Only a few podcast hosts can be forgiven for posing a provocative question in the episode title and then disregarding it within the first five minutes. Yet there’s a charm to Lexicon Valley’s John H. McWhorter that grants him automatic pardon. Headline-baiting is just one method used to trick unsuspecting listeners into engaging with the minutiae of linguistics and language development, along with tenuously justified jingles from TV shows and wacky vocal impressions of grumpy old cynics.
When one learns that McWhorter is also a professor at Columbia University, this desire to spice up the topic of linguistics starts to make sense. These are the techniques used to rouse those hungover students at the back of the lecture hall, and to convince them that the subject isn’t as stodgy as it might seem.
McWhorter notes that the question “Is Social Media Changing English?” is ultimately meaningless. While social media may have cultivated certain ways of using language, it hasn’t reshaped the foundations of language itself (as noted on the podcast, asking what social media has done to English is like asking about the impact of sushi upon food). Instead, the episode embarks on a tangential line to explore the emergence of certain "childish" grammatical forms in recent years. Examples include “this magnet works because science”, or “sorry I missed your lecture — I had all the illnesses”.

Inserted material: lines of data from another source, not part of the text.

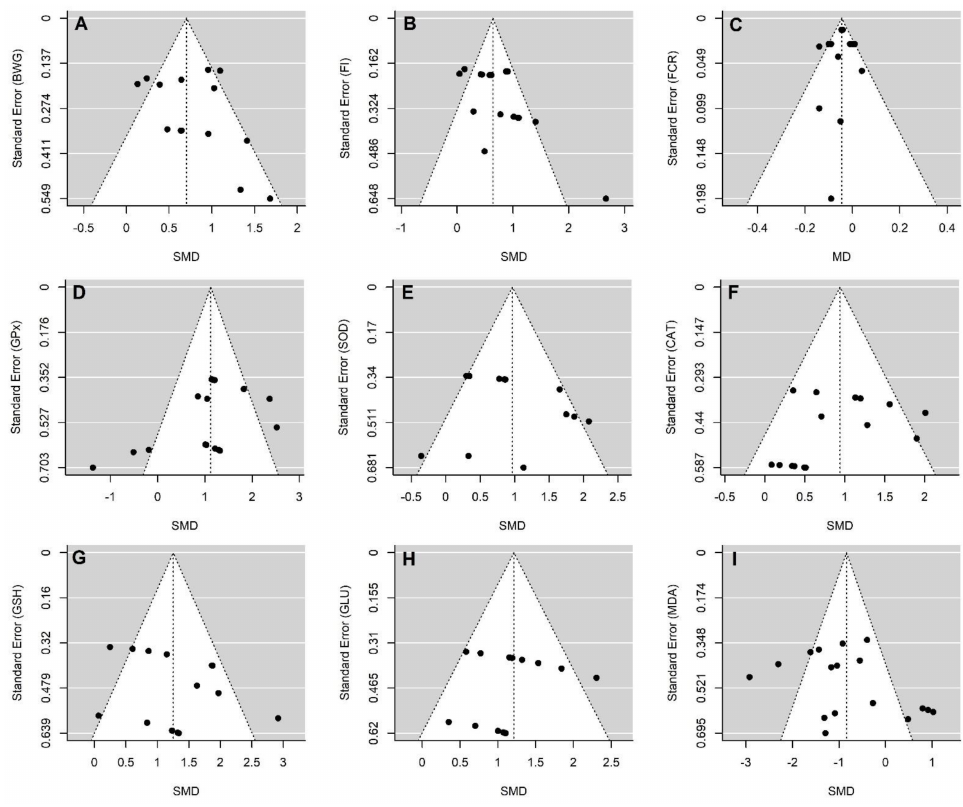
Figure 4. Standard error of funnel plots for the body weight gain ( A ), feed intake ( B ), feed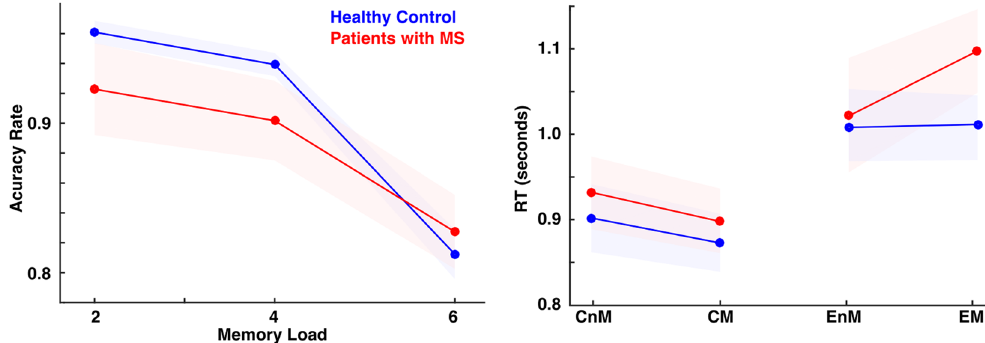
Figure 2. Behavioral Analyses. Left panel shows the Accuracy Rate per memory load. Right panel shows the reaction time (RT) for memory load 6 separated by correct responses for no-matched target (CnM), correct responses for matched target (CM), incorrect responses for no-matched targets (EnM), incorrect responses for matched targets (EM). Red represents patients with multiple sclerosis (MS) and blue healthy control. Colored areas represent standard error of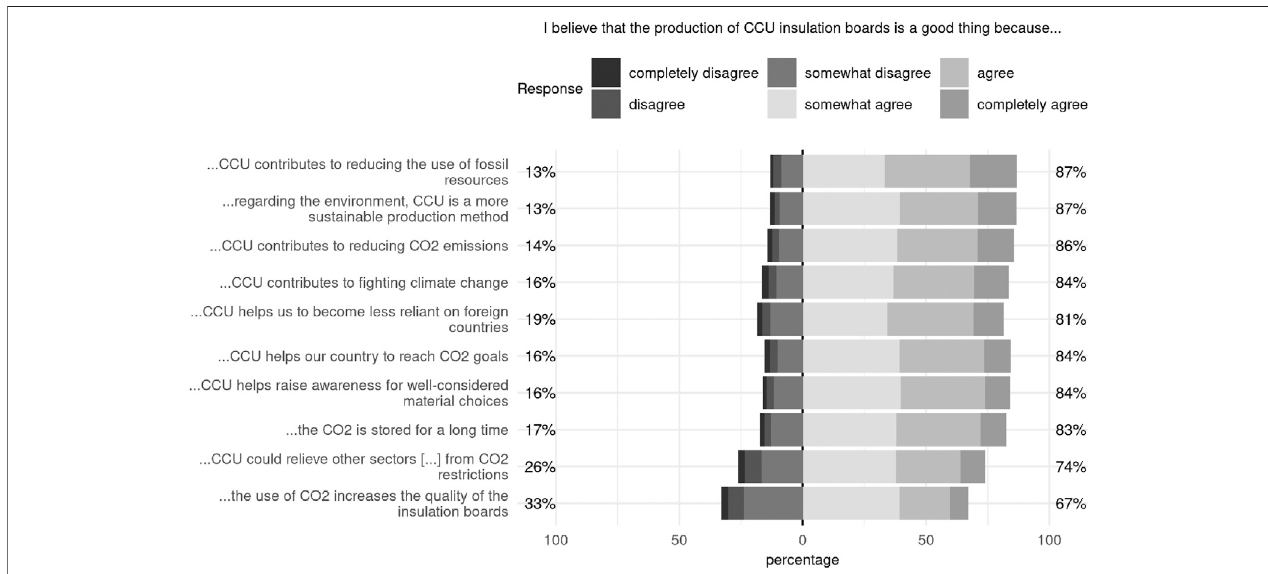
FIGURE 3 | A visual representation of the shares of the given answers to the statements on the bene fi ts of CCU insulation boards ( N (cid:1)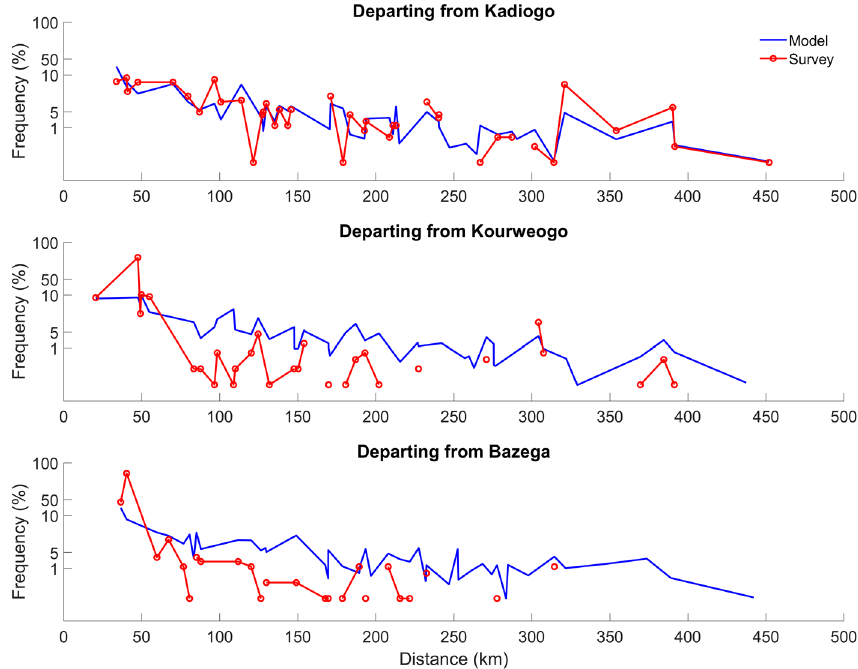
Figure 4. Trips from Kadiogo providence compare favorably with the Marshall et al. 17 survey on the basis of distance traveled. However, the limited survey data for Kourweogo and Bazega pose a challenge to model validation, although the simulated results are generally consistent with the survey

As we inhabit a world oft-described in fearful terms, McWhorter’s theory is that this childlike approach to language is rooted in an anxiety about adulthood. By scrambling grammar in a juvenile way, we regress to the simplistic innocence of children, liberated from the responsibilities and hardships that bestow themselves upon the grown-up citizen. It’s a vague and disparately justified theory, but as always, McWhorter’s charisma makes it all worthwhile.